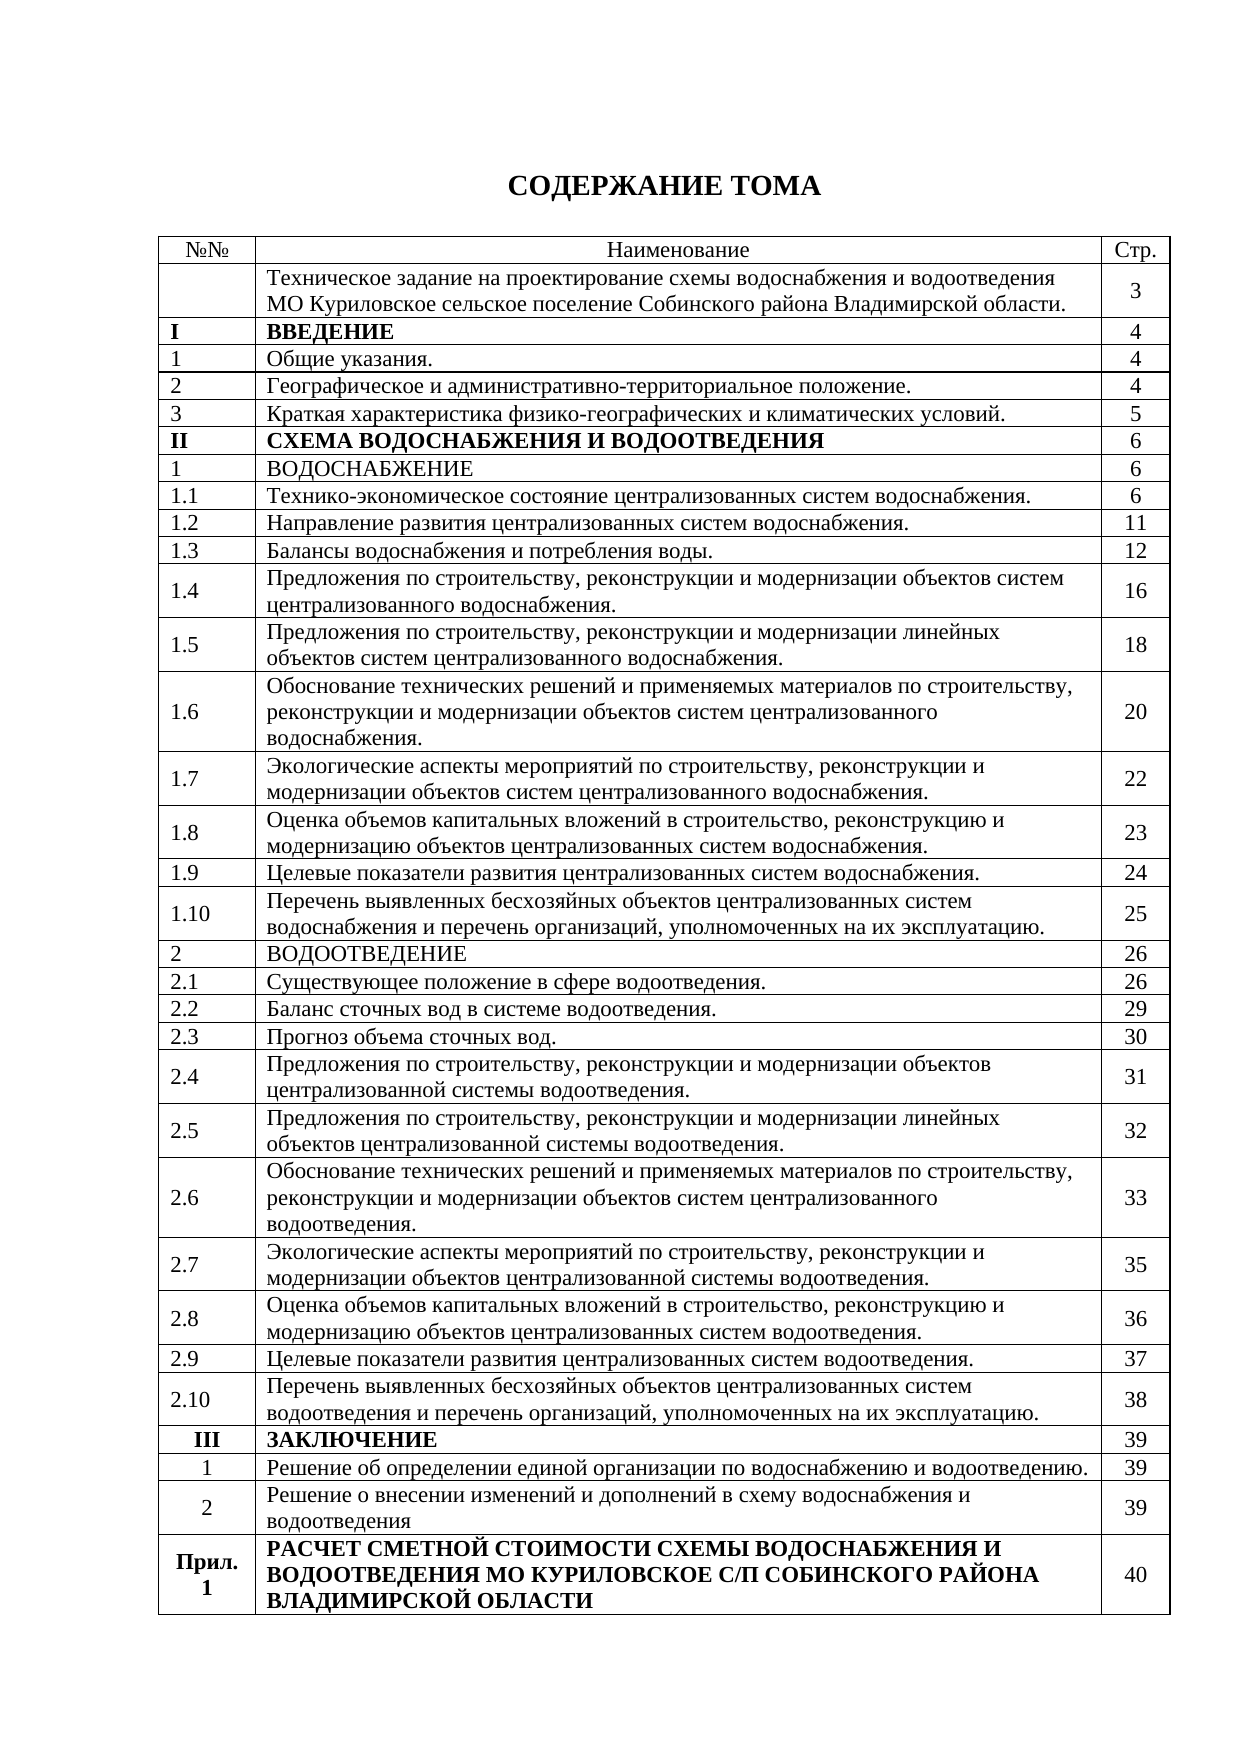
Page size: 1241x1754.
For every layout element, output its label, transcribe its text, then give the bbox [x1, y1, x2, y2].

table_cell 1.6 [159, 672, 255, 751]
table_cell 2.10 [159, 1373, 255, 1425]
table_cell 1.5 [159, 618, 255, 671]
table_cell 39 [1102, 1426, 1169, 1453]
table_cell 2.9 [159, 1345, 255, 1372]
table_cell ВОДООТВЕДЕНИЕ [256, 941, 1101, 967]
table_cell Предложения по строительству, реконструкции и модернизации объектов централизованной системы водоотведения. [256, 1050, 1101, 1103]
table_cell 2.2 [159, 995, 255, 1022]
table_cell Технико-экономическое состояние централизованных систем водоснабжения. [256, 482, 1101, 508]
table_cell Оценка объемов капитальных вложений в строительство, реконструкцию и модернизацию объектов централизованных систем водоотведения. [256, 1291, 1101, 1344]
table_cell ВОДОСНАБЖЕНИЕ [256, 455, 1101, 481]
table_cell 35 [1102, 1238, 1169, 1290]
table_cell 1 [159, 345, 255, 371]
table_cell 3 [1102, 264, 1169, 317]
table_cell 1.2 [159, 510, 255, 536]
table_cell 6 [1102, 482, 1169, 508]
table_cell 2 [159, 373, 255, 399]
table_cell 22 [1102, 752, 1169, 804]
table_cell 39 [1102, 1454, 1169, 1480]
table_cell Направление развития централизованных систем водоснабжения. [256, 510, 1101, 536]
table_cell 2.5 [159, 1104, 255, 1157]
table_cell 11 [1102, 510, 1169, 536]
table_cell Общие указания. [256, 345, 1101, 371]
table_cell Краткая характеристика физико-географических и климатических условий. [256, 400, 1101, 426]
table_cell 26 [1102, 941, 1169, 967]
table_cell 1.7 [159, 752, 255, 804]
table_cell 20 [1102, 672, 1169, 751]
table_cell Балансы водоснабжения и потребления воды. [256, 537, 1101, 563]
table_cell [159, 264, 255, 317]
table_cell 40 [1102, 1535, 1169, 1614]
table_cell РАСЧЕТ СМЕТНОЙ СТОИМОСТИ СХЕМЫ ВОДОСНАБЖЕНИЯ И ВОДООТВЕДЕНИЯ МО КУРИЛОВСКОЕ С/П СОБИНСКОГО РАЙОНА ВЛАДИМИРСКОЙ ОБЛАСТИ [256, 1535, 1101, 1614]
table_header №№ [159, 237, 255, 263]
table_cell 31 [1102, 1050, 1169, 1103]
table_cell 16 [1102, 564, 1169, 617]
table_cell 36 [1102, 1291, 1169, 1344]
table_cell 3 [159, 400, 255, 426]
table_cell 2.7 [159, 1238, 255, 1290]
table_cell Оценка объемов капитальных вложений в строительство, реконструкцию и модернизацию объектов централизованных систем водоснабжения. [256, 806, 1101, 858]
table_cell 37 [1102, 1345, 1169, 1372]
table_cell 6 [1102, 427, 1169, 454]
table_cell 1 [159, 1454, 255, 1480]
table_cell 4 [1102, 345, 1169, 371]
table_cell Техническое задание на проектирование схемы водоснабжения и водоотведения МО Куриловское сельское поселение Собинского района Владимирской области. [256, 264, 1101, 317]
table_cell 1.8 [159, 806, 255, 858]
table_cell 32 [1102, 1104, 1169, 1157]
table_cell Решение о внесении изменений и дополнений в схему водоснабжения и водоотведения [256, 1481, 1101, 1534]
table_cell Обоснование технических решений и применяемых материалов по строительству, реконструкции и модернизации объектов систем централизованного водоснабжения. [256, 672, 1101, 751]
table_cell I [159, 318, 255, 344]
table_cell 18 [1102, 618, 1169, 671]
table_cell 5 [1102, 400, 1169, 426]
table_cell 33 [1102, 1158, 1169, 1237]
table_cell ЗАКЛЮЧЕНИЕ [256, 1426, 1101, 1453]
table_cell 24 [1102, 859, 1169, 886]
table_cell 1.3 [159, 537, 255, 563]
table_cell Географическое и административно-территориальное положение. [256, 373, 1101, 399]
table_cell III [159, 1426, 255, 1453]
table_cell Решение об определении единой организации по водоснабжению и водоотведению. [256, 1454, 1101, 1480]
table_cell Перечень выявленных бесхозяйных объектов централизованных систем водоотведения и перечень организаций, уполномоченных на их эксплуатацию. [256, 1373, 1101, 1425]
table_cell 6 [1102, 455, 1169, 481]
table_cell 23 [1102, 806, 1169, 858]
table_cell 25 [1102, 887, 1169, 939]
table_cell 1.4 [159, 564, 255, 617]
text СОДЕРЖАНИЕ ТОМА [177, 168, 1152, 202]
table_cell 4 [1102, 373, 1169, 399]
table_cell Перечень выявленных бесхозяйных объектов централизованных систем водоснабжения и перечень организаций, уполномоченных на их эксплуатацию. [256, 887, 1101, 939]
table_cell Предложения по строительству, реконструкции и модернизации объектов систем централизованного водоснабжения. [256, 564, 1101, 617]
table_cell 1 [159, 455, 255, 481]
table_cell Существующее положение в сфере водоотведения. [256, 968, 1101, 994]
table_cell 2 [159, 941, 255, 967]
table_cell 2.8 [159, 1291, 255, 1344]
table_header Наименование [256, 237, 1101, 263]
table_cell 26 [1102, 968, 1169, 994]
table_header Стр. [1102, 237, 1169, 263]
table_cell Предложения по строительству, реконструкции и модернизации линейных объектов систем централизованного водоснабжения. [256, 618, 1101, 671]
table_cell СХЕМА ВОДОСНАБЖЕНИЯ И ВОДООТВЕДЕНИЯ [256, 427, 1101, 454]
table_cell Прил.1 [159, 1535, 255, 1614]
table_cell Баланс сточных вод в системе водоотведения. [256, 995, 1101, 1022]
table_cell 2.3 [159, 1023, 255, 1049]
table_cell 2.4 [159, 1050, 255, 1103]
table_cell 12 [1102, 537, 1169, 563]
table_cell ВВЕДЕНИЕ [256, 318, 1101, 344]
table_cell Предложения по строительству, реконструкции и модернизации линейных объектов централизованной системы водоотведения. [256, 1104, 1101, 1157]
table_cell 29 [1102, 995, 1169, 1022]
table_cell 4 [1102, 318, 1169, 344]
table_cell 2.6 [159, 1158, 255, 1237]
table_cell Обоснование технических решений и применяемых материалов по строительству, реконструкции и модернизации объектов систем централизованного водоотведения. [256, 1158, 1101, 1237]
table_cell Экологические аспекты мероприятий по строительству, реконструкции и модернизации объектов централизованной системы водоотведения. [256, 1238, 1101, 1290]
table_cell Прогноз объема сточных вод. [256, 1023, 1101, 1049]
table_cell Целевые показатели развития централизованных систем водоотведения. [256, 1345, 1101, 1372]
table_cell Экологические аспекты мероприятий по строительству, реконструкции и модернизации объектов систем централизованного водоснабжения. [256, 752, 1101, 804]
table_cell 39 [1102, 1481, 1169, 1534]
table_cell 1.1 [159, 482, 255, 508]
table_cell 1.10 [159, 887, 255, 939]
table_cell Целевые показатели развития централизованных систем водоснабжения. [256, 859, 1101, 886]
table_cell II [159, 427, 255, 454]
table_cell 30 [1102, 1023, 1169, 1049]
table_cell 38 [1102, 1373, 1169, 1425]
table_cell 1.9 [159, 859, 255, 886]
table_cell 2 [159, 1481, 255, 1534]
table_cell 2.1 [159, 968, 255, 994]
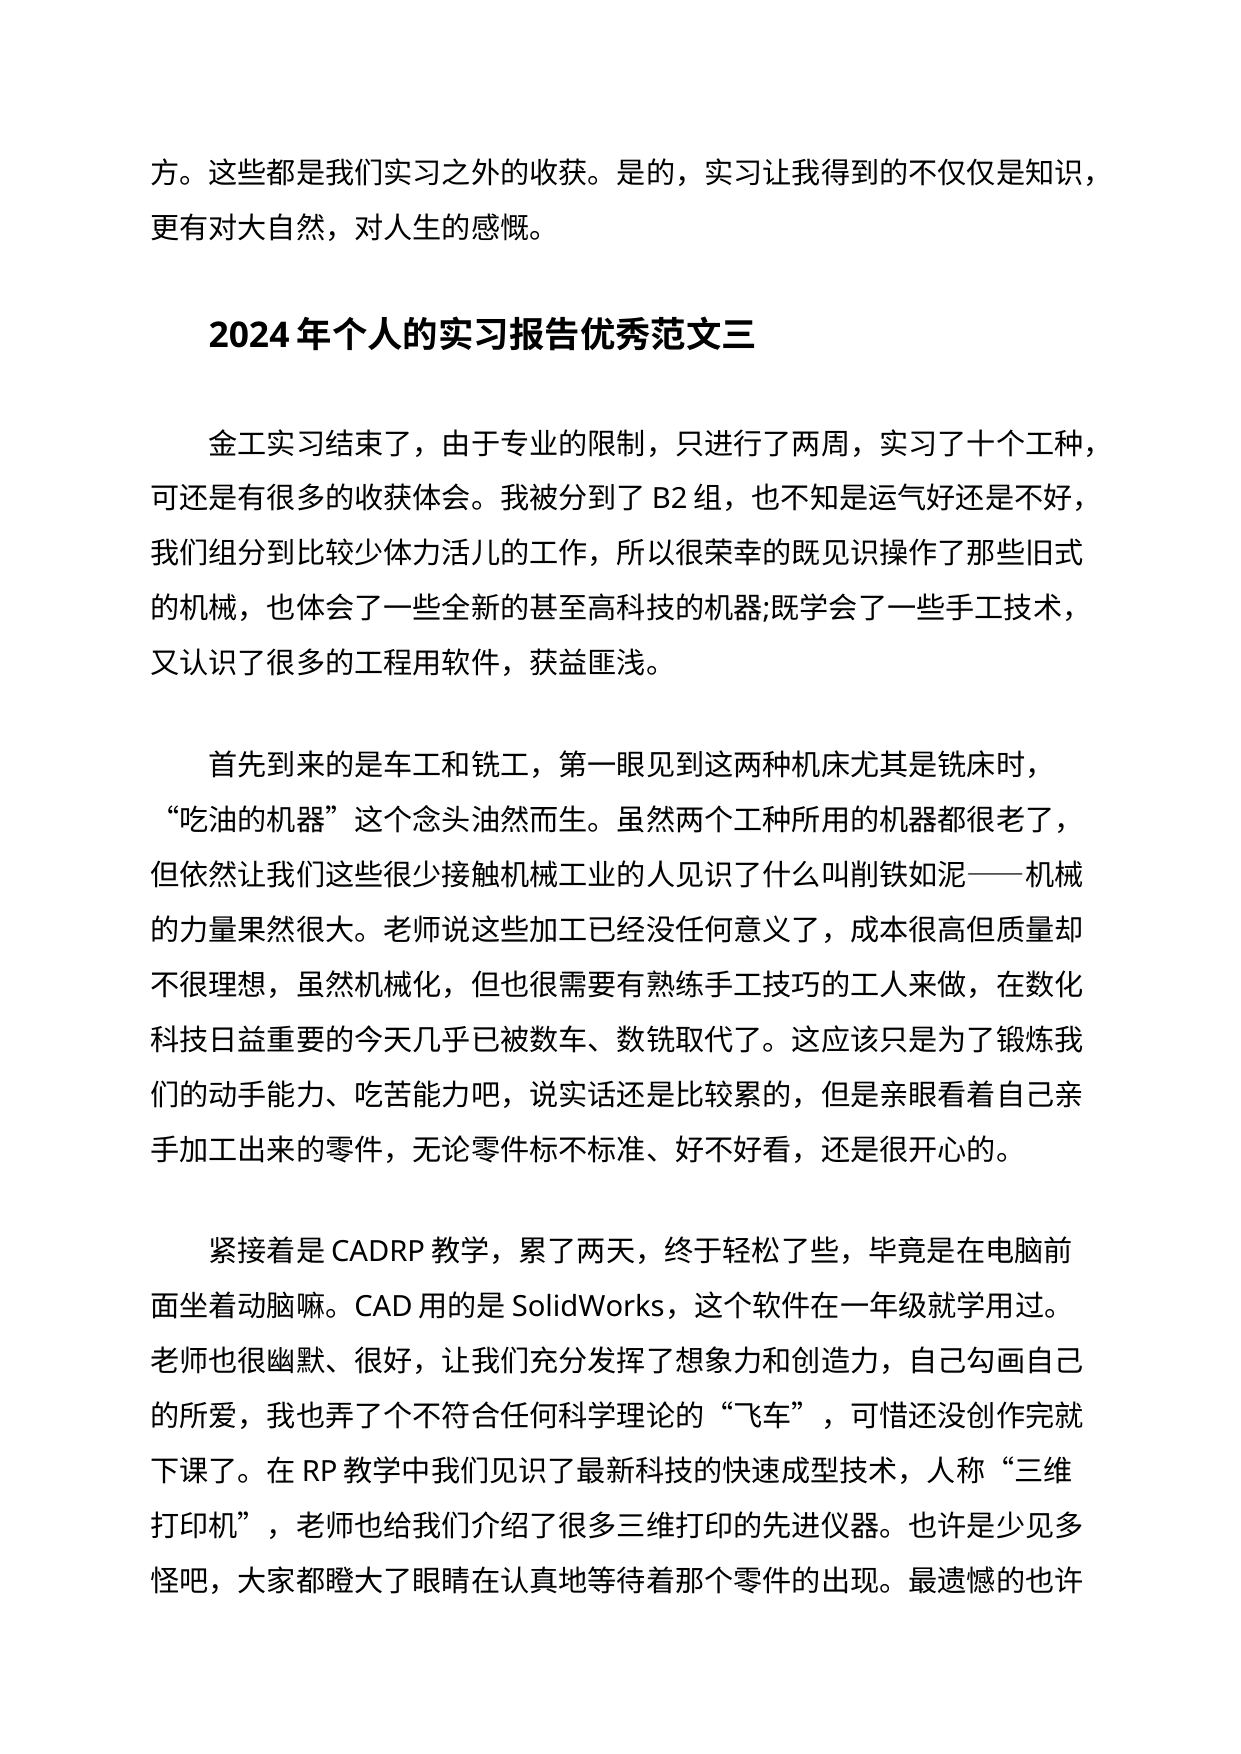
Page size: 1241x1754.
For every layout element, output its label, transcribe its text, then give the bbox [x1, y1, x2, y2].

text 2024年个人的实习报告优秀范文三 [150, 307, 1090, 358]
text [150, 150, 1090, 247]
text 金工实习结束了，由于专业的限制，只进行了两周，实习了十个工种，可还是有很多的收获体会。我被分到了B2组，也不知是运气好还是不好，我们组分到比较少体力活儿的工作，所以很荣幸的既见识操作了那些旧式的机械，也体会了一些全新的甚至高科技的机器;既学会了一些手工技术，又认识了很多的工程用软件，获益匪浅。 [150, 420, 1090, 682]
text 首先到来的是车工和铣工，第一眼见到这两种机床尤其是铣床时，“吃油的机器”这个念头油然而生。虽然两个工种所用的机器都很老了，但依然让我们这些很少接触机械工业的人见识了什么叫削铁如泥——机械的力量果然很大。老师说这些加工已经没任何意义了，成本很高但质量却不很理想，虽然机械化，但也很需要有熟练手工技巧的工人来做，在数化科技日益重要的今天几乎已被数车、数铣取代了。这应该只是为了锻炼我们的动手能力、吃苦能力吧，说实话还是比较累的，但是亲眼看着自己亲手加工出来的零件，无论零件标不标准、好不好看，还是很开心的。 [150, 742, 1090, 1168]
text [150, 1228, 1090, 1600]
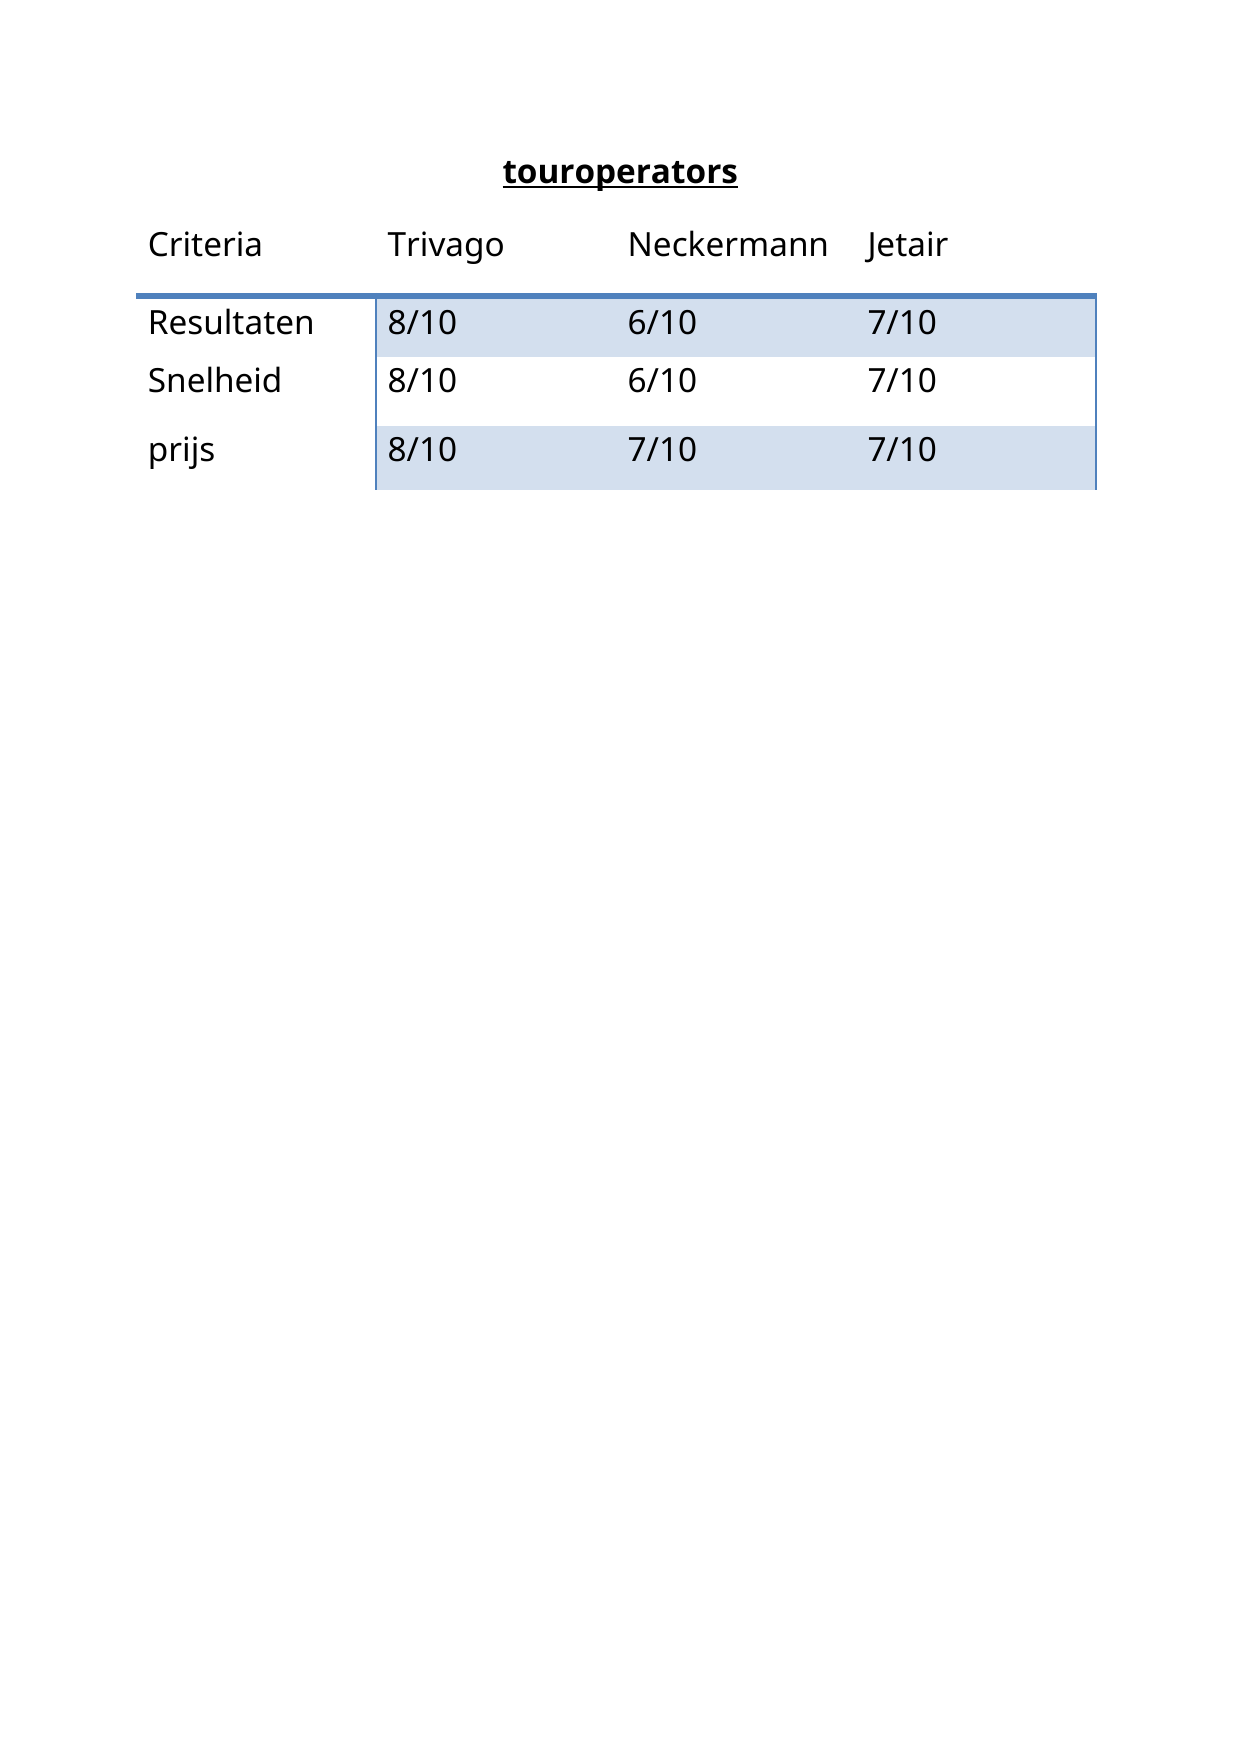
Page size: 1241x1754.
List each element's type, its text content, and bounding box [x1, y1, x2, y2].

++++++++

→ **What needs to be done**:
Identify the lines in the entries that hold "text" and return each one.

→ **Response below**:
For every layout element, output its label, transcribe its text, then give the bbox [x1, y1, x2, y2].
text СОДЕРЖАНИЕ ТОМА [177, 168, 1152, 202]
For every layout element, output its label, transcribe its text, then give the bbox [x1, y1, x2, y2].
text 2024年个人的实习报告优秀范文三 [150, 307, 1090, 358]
text [150, 150, 1090, 247]
text 金工实习结束了，由于专业的限制，只进行了两周，实习了十个工种，可还是有很多的收获体会。我被分到了B2组，也不知是运气好还是不好，我们组分到比较少体力活儿的工作，所以很荣幸的既见识操作了那些旧式的机械，也体会了一些全新的甚至高科技的机器;既学会了一些手工技术，又认识了很多的工程用软件，获益匪浅。 [150, 420, 1090, 682]
text 首先到来的是车工和铣工，第一眼见到这两种机床尤其是铣床时，“吃油的机器”这个念头油然而生。虽然两个工种所用的机器都很老了，但依然让我们这些很少接触机械工业的人见识了什么叫削铁如泥——机械的力量果然很大。老师说这些加工已经没任何意义了，成本很高但质量却不很理想，虽然机械化，但也很需要有熟练手工技巧的工人来做，在数化科技日益重要的今天几乎已被数车、数铣取代了。这应该只是为了锻炼我们的动手能力、吃苦能力吧，说实话还是比较累的，但是亲眼看着自己亲手加工出来的零件，无论零件标不标准、好不好看，还是很开心的。 [150, 742, 1090, 1168]
text [150, 1228, 1090, 1600]
List each element's type, its text content, and bounding box [x1, y1, x2, y2].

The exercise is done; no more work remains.